Having developed several point estimates related to simple linear regression, we now face the critical stage of uncertainty quantification using confidence regions and hypothesis tests. Before conducting any statistical inference, however, we must first verify that our model assumptions are reasonable.

Road Map 🧭

Understand why all assumption-checking procedures involve the residuals.
List the appropriate graphcial tools to assess each linear regression assumption, and systematically search for signs of assumption violation in each plot.
Perform inference on the overall model utility and on the model parameters.

Slides 📊

Download Chapter 13 slides (PPTX)

13.3.1. Preliminaries for Model Diagnostics

Review of Simple Linear Regression Assumptions

The simple linear regression model

(13.9)\[Y_i = \beta_0 + \beta_1 x_i + \varepsilon_i\]

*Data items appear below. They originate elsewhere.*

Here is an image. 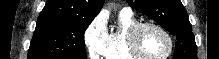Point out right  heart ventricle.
Returning a JSON list of instances; mask_svg holds the SVG:
<instances>
[{
  "instance_id": "1",
  "label": "right heart ventricle",
  "mask_w": 219,
  "mask_h": 59,
  "mask_svg": "<svg viewBox=\"0 0 219 59\" xmlns=\"http://www.w3.org/2000/svg\"><path fill=\"white\" fill-rule=\"evenodd\" d=\"M119 25L108 33V40L102 54L103 59H137L127 46V35L138 20L132 12H119Z\"/></svg>"
}]
</instances>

requires four key assumptions:

For each given $x_i$, $Y_i$ is a size-1 simple random sample from the distribution of all possible responses, $Y|X=x_i$.
The association between the explanatory and response variables is linear on average.
The error terms are normally distributed: $\varepsilon_i \stackrel{iid}{\sim} N(0, \sigma^2) \quad \text{for } i = 1, 2, \ldots, n.$
The error terms have constant variance $\sigma^2$ across all values of $X$.

For detailed discussion on the assumptions, revisit Section 11.5.2.

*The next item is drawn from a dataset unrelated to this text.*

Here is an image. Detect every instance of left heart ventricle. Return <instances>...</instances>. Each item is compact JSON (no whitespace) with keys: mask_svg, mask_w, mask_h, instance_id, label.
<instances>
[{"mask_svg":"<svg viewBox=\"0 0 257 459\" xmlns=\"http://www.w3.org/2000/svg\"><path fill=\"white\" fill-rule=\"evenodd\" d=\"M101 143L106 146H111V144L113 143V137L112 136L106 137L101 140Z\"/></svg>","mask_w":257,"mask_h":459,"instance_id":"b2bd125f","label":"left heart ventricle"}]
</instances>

Overview of Residuals and Their Properties

Note that $\varepsilon_i$’s are the only random component of the current linear regression model, and therefore, all model assumptions are essentially assumptions about the behavior of the error terms.

Also recall the mathematical definition of residuals:

\[e_i = y_i - \hat{y}_i, \text{ for each } i = 1,2,\cdots, n.\]

Residuals can be viewed as the observed counterparts of the true error terms $\varepsilon_i$ because:

\[\varepsilon_i = y_i - (\beta_0 + \beta_1 x_i) \approx y_i - (\hat{\beta}_0 + \hat{\beta}_1 x_i) = y_i - \hat{y}_i = e_i.\]

Since we do not have access to the true realizations of $\varepsilon_i$, the residuals instead play a key role in model diagnostics.

13.3.2. Scatter Plot and Residual Plot for Linearity and Constant Variance

We have used scatter plots for the preliminary assessment of the association between two quantitative variables. We introduce the residual plot as an additional tool for model diagnosis; it is simply a scatter plot of $(x_i, e_i)$ for $i=1,\cdots, n$.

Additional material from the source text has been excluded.